Intro
Throughout the month of January I worked on an ai agent that helps dementia patients with their reminiscence therapy. During this process I learned a lot about developement in the new era of AI. In this post I want to share some of my key takeaways from the experience and some of the things I learned along the way.
1. Coding with AI
In late November Anthropic released Claude Opus 4.5 and like many others, I believe this was a major turning point in software development or any knowledge based work. Throughout this project I utilized Claude Code and Google’s Antigravity IDE to help me plan features and build them out. These tools are game changers for knowledge work because they can quickly retrieve information from documentation like the context7 mcp server, your codebase, or the internet.
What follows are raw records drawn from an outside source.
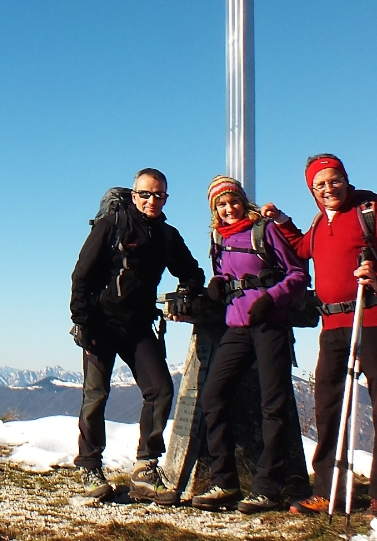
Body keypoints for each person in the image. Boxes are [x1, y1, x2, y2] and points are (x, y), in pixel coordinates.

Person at [278, 154, 377, 521]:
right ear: (312, 191)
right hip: (333, 325)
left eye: (334, 180)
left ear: (346, 180)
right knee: (328, 407)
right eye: (319, 184)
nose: (328, 188)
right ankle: (327, 491)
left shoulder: (371, 212)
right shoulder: (321, 222)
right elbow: (302, 248)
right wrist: (281, 222)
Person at [69, 168, 204, 502]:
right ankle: (90, 466)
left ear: (166, 198)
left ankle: (146, 467)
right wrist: (84, 322)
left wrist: (186, 291)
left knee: (159, 389)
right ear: (134, 195)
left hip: (139, 325)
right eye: (145, 194)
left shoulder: (166, 236)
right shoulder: (111, 226)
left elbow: (192, 271)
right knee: (95, 394)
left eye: (158, 195)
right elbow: (82, 275)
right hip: (101, 323)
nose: (151, 200)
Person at [192, 176, 307, 514]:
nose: (229, 209)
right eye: (221, 205)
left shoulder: (264, 231)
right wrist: (216, 284)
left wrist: (271, 299)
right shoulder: (218, 237)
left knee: (272, 403)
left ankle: (267, 488)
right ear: (215, 209)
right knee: (213, 395)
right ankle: (224, 481)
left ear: (243, 201)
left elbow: (298, 275)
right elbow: (223, 273)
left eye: (233, 201)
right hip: (237, 326)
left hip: (270, 323)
While have a better model does produce better results, the real trick is all about giving the model the best context possible. Using the context7 mcp server to give the model access to the documentation for the various apis I was using meant that I didn’t have to spend time looking through the documentation for code examples or syntax and instead spend time architecting the application to meet my needs. So while coding with AI is clearly here to stay, these models can also be beneficial when creating a PRD or feature specs. The ability to quickly retrieve information about apis or libraries was very beneficial for me during the planning fase when I needed to compare two different options for a certain use.
2. AI Accessibility
While many of my fellow coworkers are current on the latest AI tools and models, my target audience for this project is not. Throughout the design process I got feedback from caregivers that I knew and they had tons of questions about how the agent would work and how they would use it. Not only was it important to be transparent about how the agent works, but it was also important to design the agent to be incredibly user friendly and easy to use. Threw many variations of system prompts and user guides, I finally landed on a design that I think is pretty user friendly for non-technical users. The best way to go about this is honestly just having people try the product as soon as possible. If was doing this all again, I would get the core functionality working first and immediately get feedback from ideally your target audience and iterate from there. This gives you a good feel for product fit and you get to start building your product with the right foundation.
3. Audio Modality
One of the most exciting parts of this project was the audio only interface. I have done simple speech to text and then text to speech in the past, but this was my first time building a full fledged audio only agent. The models from google have the capability to handle audio streaming input and output. This means that the model can start generating a response while it is still listening to the user. This really brings the ai model to life makes it feel like you are talking to a real person. Streaming the audio over a websocket was easy, but I also had to give the model access to the current photos/videos and metadata associated with them. This was important for the project because users caregivers would label photos with who is in them, what is going on, and when it happened. The langchain framework was perfect for this use case and made the process of handling all of this informatino and messages about the user going to the next photo much easier. Overall I think the audio modality is the future of AI agents as it is more natural and intuitive than typing or using a GUI.